A contribution of $5,000 will trigger a further $10,500 in CDSG:

1 year (2014) x $500 x 300% = $1,500

4.5 years** x $1,000 x 200% = $9,000

Total: $10,500

**You now have 6.25 years’ worth of $1,000-per-year carryforward. Since there is a cap, to generate $9,000 in government matching, you only have to use 4.5 years of that carryforward, leaving you with 1.75 years (6.25 – 4.5) to use in 2015.

Year 3 – 2015

A contribution of $3,250 will trigger $7,000 in CDSG. This amount will then bring the RDSP account up to the same amount of CDSGs as would be in the account if the qualified beneficiary had received CDSG annually since 2008 (8 years). A total of $40,000 in either case would now be in the account in addition to investment growth.

1 year x $500 x 300% = $1,500

2.75 years*** x $1,000 x 200% = $5,500

Total: $7,000

***The remaining $1,000-per-year carryforward, 1.75, plus the 2015 $1,000-per-year matching.

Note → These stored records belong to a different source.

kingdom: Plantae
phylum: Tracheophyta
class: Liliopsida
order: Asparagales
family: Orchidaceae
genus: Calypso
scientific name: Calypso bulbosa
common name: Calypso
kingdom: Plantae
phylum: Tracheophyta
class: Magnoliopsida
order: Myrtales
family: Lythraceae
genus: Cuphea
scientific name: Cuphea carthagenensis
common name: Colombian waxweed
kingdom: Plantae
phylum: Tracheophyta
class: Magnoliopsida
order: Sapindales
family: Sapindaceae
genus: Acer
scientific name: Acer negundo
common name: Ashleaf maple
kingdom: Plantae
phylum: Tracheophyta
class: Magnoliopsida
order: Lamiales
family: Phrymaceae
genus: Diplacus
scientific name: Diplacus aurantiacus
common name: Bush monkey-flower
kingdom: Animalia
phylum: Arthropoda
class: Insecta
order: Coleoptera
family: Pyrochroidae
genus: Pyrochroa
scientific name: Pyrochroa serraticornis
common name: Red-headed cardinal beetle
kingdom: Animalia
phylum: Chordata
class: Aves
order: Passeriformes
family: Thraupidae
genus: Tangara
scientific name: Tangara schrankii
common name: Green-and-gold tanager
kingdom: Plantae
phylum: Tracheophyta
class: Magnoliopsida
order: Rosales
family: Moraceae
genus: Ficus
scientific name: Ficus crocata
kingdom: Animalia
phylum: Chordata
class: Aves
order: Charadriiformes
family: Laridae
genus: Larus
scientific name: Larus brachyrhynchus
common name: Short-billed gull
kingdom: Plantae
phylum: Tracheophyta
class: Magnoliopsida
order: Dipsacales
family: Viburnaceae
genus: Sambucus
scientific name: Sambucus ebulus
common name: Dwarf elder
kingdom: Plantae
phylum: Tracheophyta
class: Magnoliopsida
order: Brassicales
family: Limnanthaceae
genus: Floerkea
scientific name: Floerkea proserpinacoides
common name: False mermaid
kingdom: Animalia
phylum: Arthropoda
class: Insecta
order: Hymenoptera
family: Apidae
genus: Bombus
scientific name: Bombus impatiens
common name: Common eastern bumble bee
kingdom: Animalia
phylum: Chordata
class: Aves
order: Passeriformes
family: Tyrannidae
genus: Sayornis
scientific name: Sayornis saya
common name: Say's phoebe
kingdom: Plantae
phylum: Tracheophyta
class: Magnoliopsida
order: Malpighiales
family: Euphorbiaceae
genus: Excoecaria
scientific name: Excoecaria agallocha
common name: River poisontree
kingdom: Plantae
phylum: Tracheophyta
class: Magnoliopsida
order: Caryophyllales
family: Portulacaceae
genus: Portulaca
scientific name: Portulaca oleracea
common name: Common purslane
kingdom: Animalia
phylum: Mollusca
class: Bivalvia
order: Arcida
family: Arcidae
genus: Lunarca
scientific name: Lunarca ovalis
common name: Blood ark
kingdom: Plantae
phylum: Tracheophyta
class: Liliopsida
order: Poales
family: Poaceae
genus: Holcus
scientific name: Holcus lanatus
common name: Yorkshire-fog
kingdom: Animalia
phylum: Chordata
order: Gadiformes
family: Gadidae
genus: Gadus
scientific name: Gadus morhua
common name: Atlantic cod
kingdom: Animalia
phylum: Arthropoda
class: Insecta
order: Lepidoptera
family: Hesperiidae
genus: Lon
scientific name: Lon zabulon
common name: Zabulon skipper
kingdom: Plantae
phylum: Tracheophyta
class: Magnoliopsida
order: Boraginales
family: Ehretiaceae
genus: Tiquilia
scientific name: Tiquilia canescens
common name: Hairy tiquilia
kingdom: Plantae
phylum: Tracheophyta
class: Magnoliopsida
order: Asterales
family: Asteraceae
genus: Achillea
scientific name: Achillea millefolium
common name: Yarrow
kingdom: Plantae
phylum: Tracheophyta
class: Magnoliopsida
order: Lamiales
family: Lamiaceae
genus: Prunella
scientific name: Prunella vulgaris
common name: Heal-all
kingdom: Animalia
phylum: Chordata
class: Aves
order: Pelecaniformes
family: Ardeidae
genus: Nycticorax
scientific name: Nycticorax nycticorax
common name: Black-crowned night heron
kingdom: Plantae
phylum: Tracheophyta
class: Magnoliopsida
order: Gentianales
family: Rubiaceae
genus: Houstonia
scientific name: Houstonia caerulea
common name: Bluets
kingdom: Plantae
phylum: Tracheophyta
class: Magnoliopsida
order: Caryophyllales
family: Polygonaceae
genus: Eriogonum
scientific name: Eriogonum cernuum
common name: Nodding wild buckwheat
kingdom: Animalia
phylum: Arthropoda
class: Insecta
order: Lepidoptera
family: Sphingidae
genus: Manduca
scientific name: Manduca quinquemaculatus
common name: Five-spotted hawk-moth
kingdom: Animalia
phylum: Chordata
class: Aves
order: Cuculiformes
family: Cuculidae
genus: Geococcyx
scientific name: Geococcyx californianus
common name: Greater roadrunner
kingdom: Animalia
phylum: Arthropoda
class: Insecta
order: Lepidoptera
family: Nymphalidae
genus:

In addition to the catch-up for CDSG, lower income beneficiaries can benefit from a carryforward of CDSB of $1,000 per year, to a maximum amount of $11,000 in any given year. The carryforward again is allowed as far back as 2008, 10 years or date of diagnosis, whichever is most recent. CDSBs do not require any contributions to the account.

Careful planning is necessary to ensure the CDSG is maximized for those beneficiaries who are trying to save as much as possible each year.

2. Transferring RDSP accounts

Under the legislation, there can be only one active RDSP account per beneficiary.  That’s why it’s important to find out if clients who are opening an RDSP already have one at another financial institution.

Human Resources and Skills Development (HRSDC) and Canada Revenue Agency (CRA) work together to monitor and enforce the rules for RDSPs, including the transfer rules.

Read: Feds improve, streamline RDSP

In cases where the client already has an RDSP account, a transfer can be processed and the entire history of the account will move to the new account.

This requires that the old account be transferred over and then physically closed by the transferring company. In the meantime, no CDSG or CDSB will be paid to the new account.